WHAT NEEDS TO BE DONE:
Copy the entries below exactly. Images do not belong in the copy.

++++ DATA SHOWN ++++

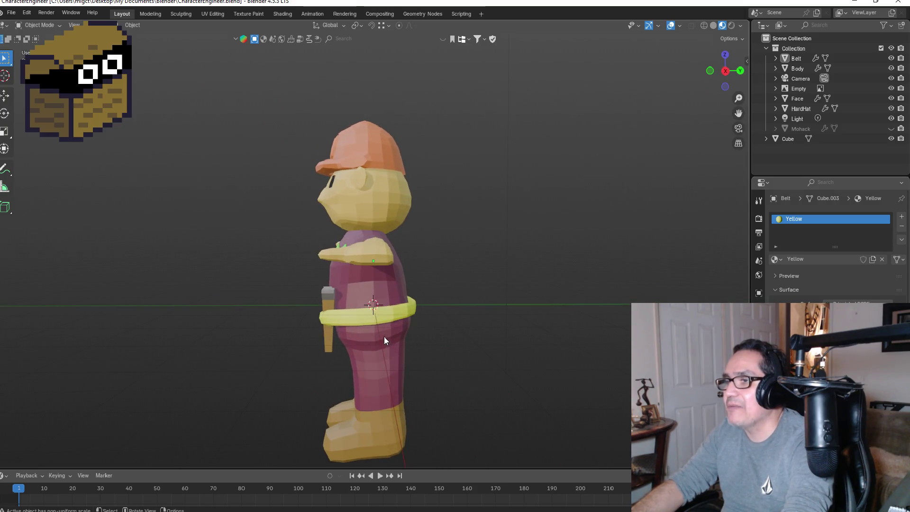
mouse_move(384, 336)
middle_mouse_down()
mouse_move(379, 319)
mouse_move(463, 324)
middle_mouse_up()
mouse_move(584, 279)
middle_mouse_down()
mouse_move(524, 310)
mouse_move(507, 352)
mouse_move(538, 296)
mouse_move(611, 274)
mouse_move(530, 178)
middle_mouse_up()
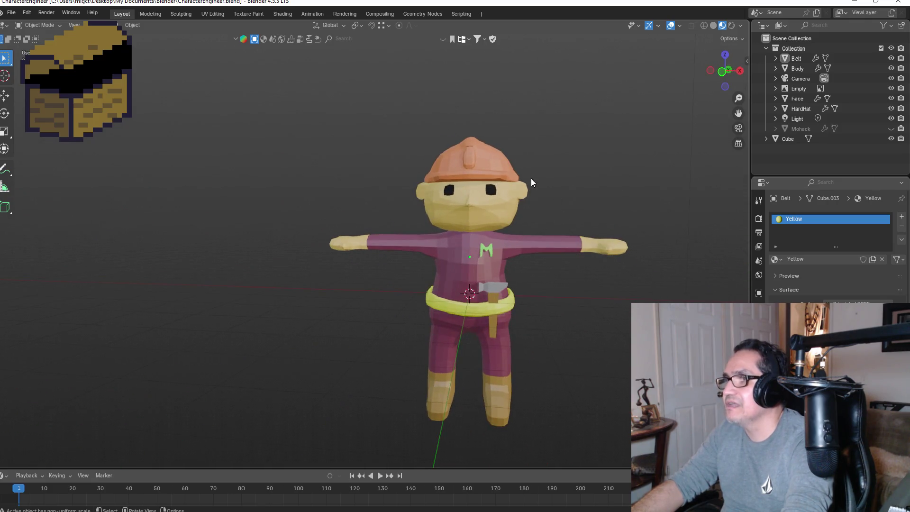
key("KP_1")
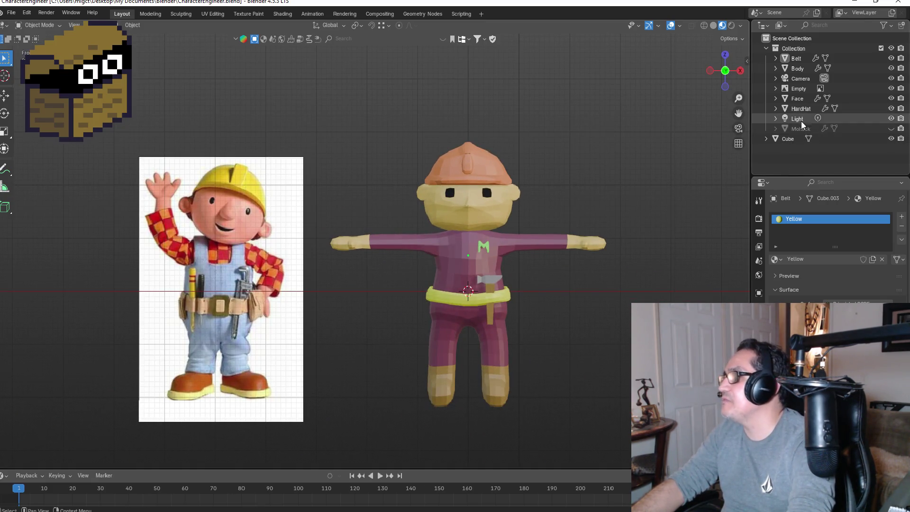
- Hide the HardHat object and show the green Mohack mohawk on the character's head
left_click(800, 112)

++++

TASK SOLUTION:
mouse_move(384, 336)
middle_mouse_down()
mouse_move(379, 319)
mouse_move(463, 324)
middle_mouse_up()
mouse_move(584, 279)
middle_mouse_down()
mouse_move(524, 310)
mouse_move(507, 352)
mouse_move(538, 296)
mouse_move(611, 274)
mouse_move(530, 178)
middle_mouse_up()
key("KP_1")
- Hide the HardHat object and show the green Mohack mohawk on the character's head
left_click(800, 112)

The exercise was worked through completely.